* **Data for the task**:
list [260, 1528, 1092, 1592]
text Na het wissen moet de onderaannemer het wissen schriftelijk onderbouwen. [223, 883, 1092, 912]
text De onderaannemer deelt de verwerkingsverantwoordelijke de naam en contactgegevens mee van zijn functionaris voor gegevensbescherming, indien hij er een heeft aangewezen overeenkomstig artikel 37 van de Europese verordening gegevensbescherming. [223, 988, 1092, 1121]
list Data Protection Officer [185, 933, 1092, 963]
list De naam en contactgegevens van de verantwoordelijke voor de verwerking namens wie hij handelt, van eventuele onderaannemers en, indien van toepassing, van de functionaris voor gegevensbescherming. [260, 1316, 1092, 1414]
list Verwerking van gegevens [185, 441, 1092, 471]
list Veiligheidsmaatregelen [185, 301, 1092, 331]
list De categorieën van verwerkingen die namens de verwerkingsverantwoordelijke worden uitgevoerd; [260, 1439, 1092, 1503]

* **Your assignment**: The whole of the material above is to be restated exactly.

* **Response below**:
list [260, 1528, 1092, 1592]
text Na het wissen moet de onderaannemer het wissen schriftelijk onderbouwen. [223, 883, 1092, 912]
text De onderaannemer deelt de verwerkingsverantwoordelijke de naam en contactgegevens mee van zijn functionaris voor gegevensbescherming, indien hij er een heeft aangewezen overeenkomstig artikel 37 van de Europese verordening gegevensbescherming. [223, 988, 1092, 1121]
list Data Protection Officer [185, 933, 1092, 963]
list De naam en contactgegevens van de verantwoordelijke voor de verwerking namens wie hij handelt, van eventuele onderaannemers en, indien van toepassing, van de functionaris voor gegevensbescherming. [260, 1316, 1092, 1414]
list Verwerking van gegevens [185, 441, 1092, 471]
list Veiligheidsmaatregelen [185, 301, 1092, 331]
list De categorieën van verwerkingen die namens de verwerkingsverantwoordelijke worden uitgevoerd; [260, 1439, 1092, 1503]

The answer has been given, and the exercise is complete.